MacKay on the "Myth" of Union Clout

WRNI political analyst Scott MacKay has an interesting essay on the "myth" of union control of Rhode Island politics. He catalogues a series of defeats over the last couple of decades on everything from unemployment benefits for striking workers to the length of the gubernatorial term.

It is time again for the chorus of Republicans, talk radio shouters, a few business leaders and Governor Carcieri to trot out one of the biggest myths in Rhode Island politics: That labor unions control the state, especially the State House.

There was a time when that slogan contained a kernel of truth, but that was in 1969, not 2009. Facts are stubborn things. What they show is that for most of the past 25 years --especially in recent years--Rhode Island labor unions have been on the ropes.

Union membership, particularly in the private sector, is at an all-time low. In Rhode Island, where more than a third of workers were unionized in the middle of the twentieth century, less than 20 percent carry union cards today.

Since 1985, organized labor has given concessions and lost political battles more often than not.

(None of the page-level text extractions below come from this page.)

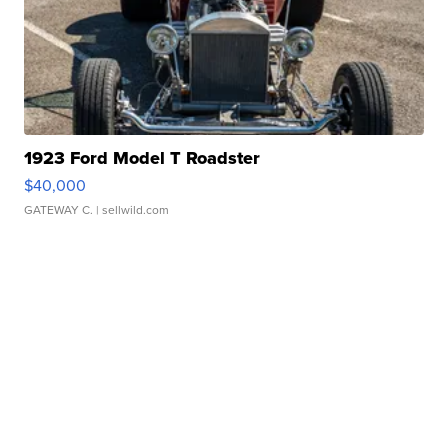
1923 Ford Model T Roadster
$40,000
GATEWAY C.
| sellwild.com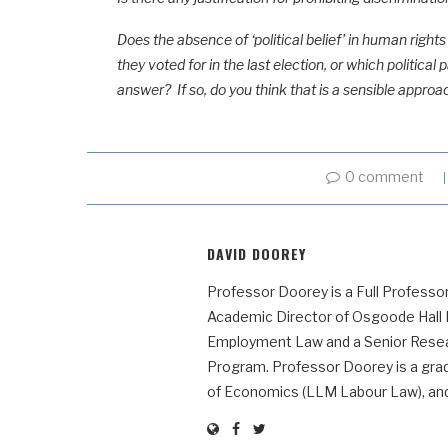
Does the absence of ‘political belief’ in human righ
they voted for in the last election, or which politic
answer? If so, do you think that is a sensible approa
0 comment
DAVID DOOREY
Professor Doorey is a Full Professor
Academic Director of Osgoode Hall
Employment Law and a Senior Resear
Program. Professor Doorey is a grad
of Economics (LLM Labour Law), and t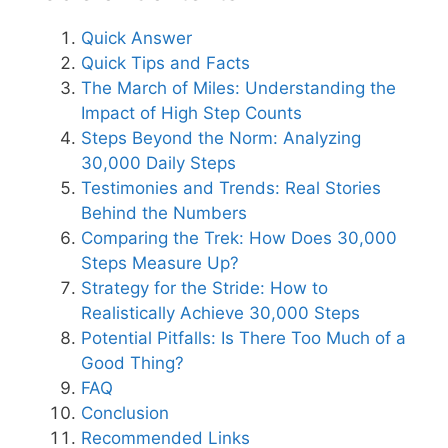
Quick Answer
Quick Tips and Facts
The March of Miles: Understanding the
Impact of High Step Counts
Steps Beyond the Norm: Analyzing
30,000 Daily Steps
Testimonies and Trends: Real Stories
Behind the Numbers
Comparing the Trek: How Does 30,000
Steps Measure Up?
Strategy for the Stride: How to
Realistically Achieve 30,000 Steps
Potential Pitfalls: Is There Too Much of a
Good Thing?
FAQ
Conclusion
Recommended Links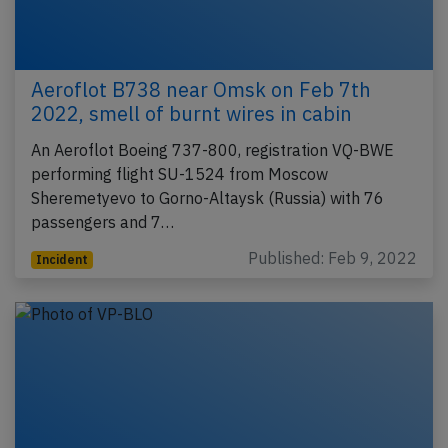
Aeroflot B738 near Omsk on Feb 7th
2022, smell of burnt wires in cabin
An Aeroflot Boeing 737-800, registration VQ-BWE
performing flight SU-1524 from Moscow
Sheremetyevo to Gorno-Altaysk (Russia) with 76
passengers and 7…
Published: Feb 9, 2022
Incident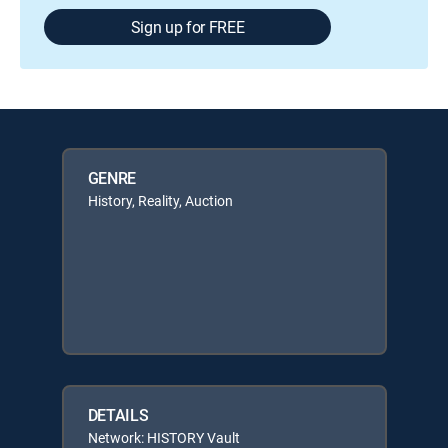
Sign up for FREE
GENRE
History, Reality, Auction
DETAILS
Network: HISTORY Vault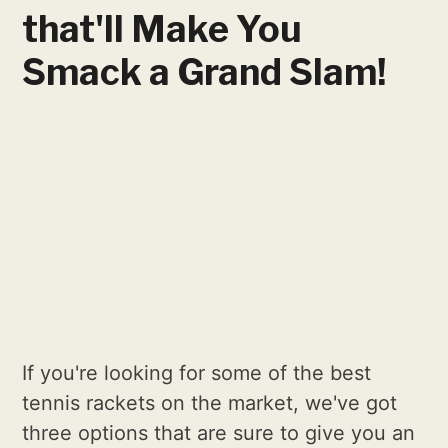
that'll Make You
Smack a Grand Slam!
If you're looking for some of the best
tennis rackets on the market, we've got
three options that are sure to give you an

Our state was one of two in the nation that allowed strikers to receive unemployment benefits. That ended when Republican Edward DiPrete won the governorship in 1984 and the Assembly went along with the business community's campaign to end strikers benefits. The argument was that Rhode Island was a no-go zone for business. Those opposed to such benefits claimed repeal would open the flood gates for companies to move here in droves. But that never happened.

MacKay, a former political reporter for the ProJo, has turned into one of the governor's toughest critics in his new role as political analyst.

One of Governor Carcieri's major polity (sic) initiatives was to cut taxes for the wealthy. The governor said this would lead to business expansion in the state.  Now, we have one of the nation's highest unemployment rates, so obviously that hasn't happened. This is in sharp contrast to the governorship of Lincoln Almond, when the Providence Place Mall was built, and Fidelity Investments and F.M. Global expanded in the state. State income taxes were higher then than they are now.